In an interview with Entertainment Weekly published Tuesday, the “Old Town Road” rapper opened up about his prior concerns with “alienating” his straight fans before he released his No. 1 single “Montero (Call Me By Your Name)” earlier this year.

“At first I was really afraid of alienating any of my straight fans,” he said. “But then it was kind of like, if they feel offended, they were never really here for me. They were here for whatever version of myself they made up in their head.”

The only version of himself that the 21-year-old is striving toward today is simply an authentic one that doesn’t necessarily have to please everyone, but one that must primarily fulfill him.

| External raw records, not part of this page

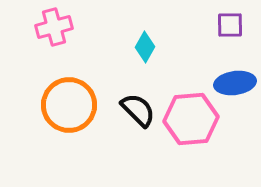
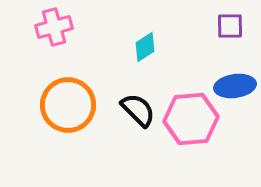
purple square: moved 1 px down
cyan diamond: rotated 28 degrees clockwise
blue ellipse: moved 3 px down
orange circle: moved 1 px left
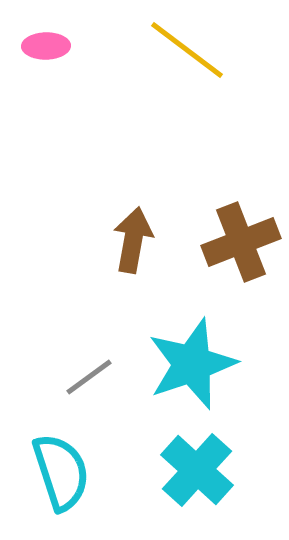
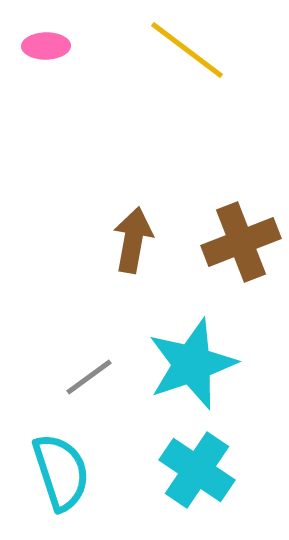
cyan cross: rotated 8 degrees counterclockwise
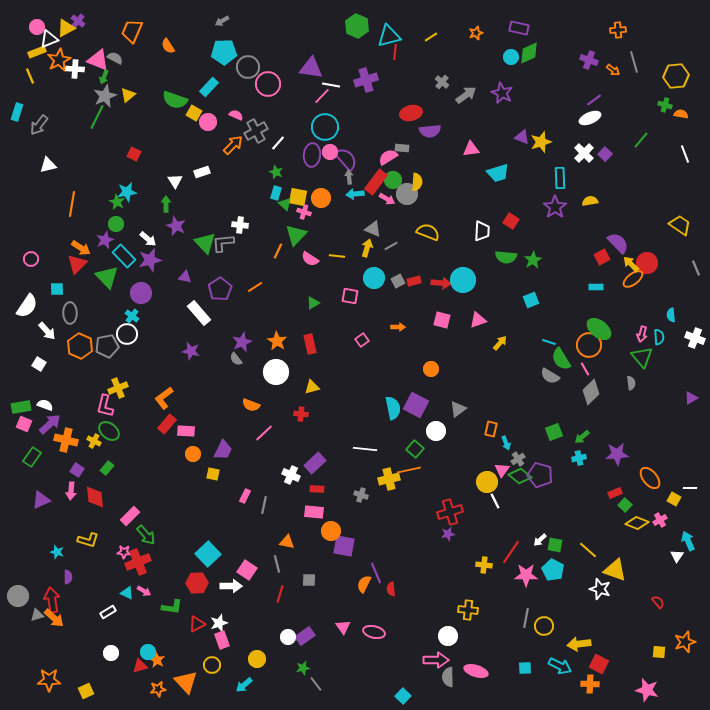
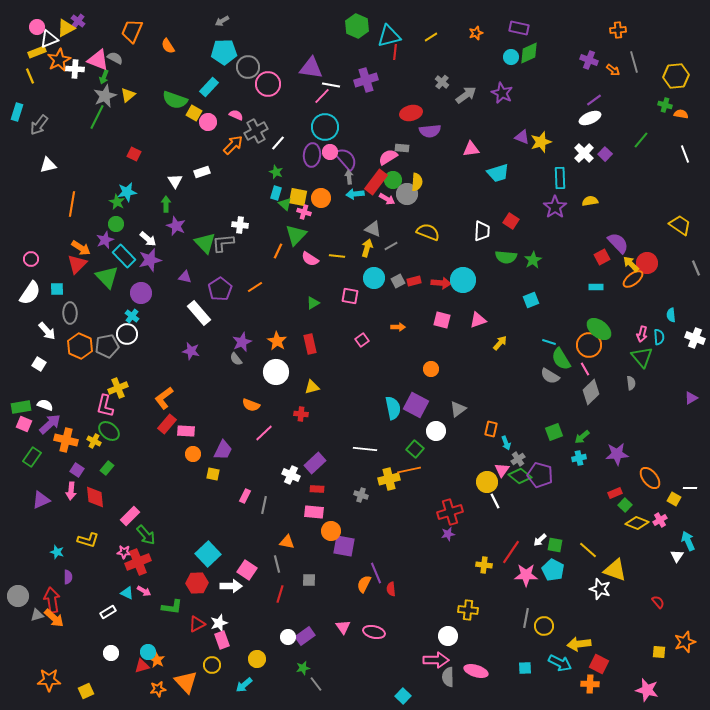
white semicircle at (27, 306): moved 3 px right, 13 px up
red triangle at (140, 666): moved 2 px right
cyan arrow at (560, 666): moved 3 px up
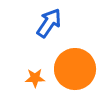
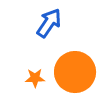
orange circle: moved 3 px down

“Looking back on history, the biggest icons, the biggest artists, are the ones who aren’t trying to always make everybody happy and who were doing themselves. I hope to do that at all times,” he said. “At the end of the day, you are the main person that has to depend on you before anybody else. You have to love and nourish yourself.”

 

For the fans, parents, or conservative listeners who do continue to criticize the rapper and his work, he reassured the publication that he is okay with that because it means he is the topic of discussion, which only brings more attention to his platform.

“But now it’s like, okay, cool. For me, I would rather somebody hate the s— out of me when they’re talking about me rather than not say anything at all, because that’s giving more power to my name,” he said.

Lil Nas X’s main concern, at this point, is using his platform to expand inclusive representation and acceptance in the world, along with “open doors for many other queer people to simply exist,” as he explained in a letter to his followers on Instagram the day his latest single dropped.

He believes that by actively showing “the world more of yourself,” more spaces can be created for queer folks alike to “relate more.”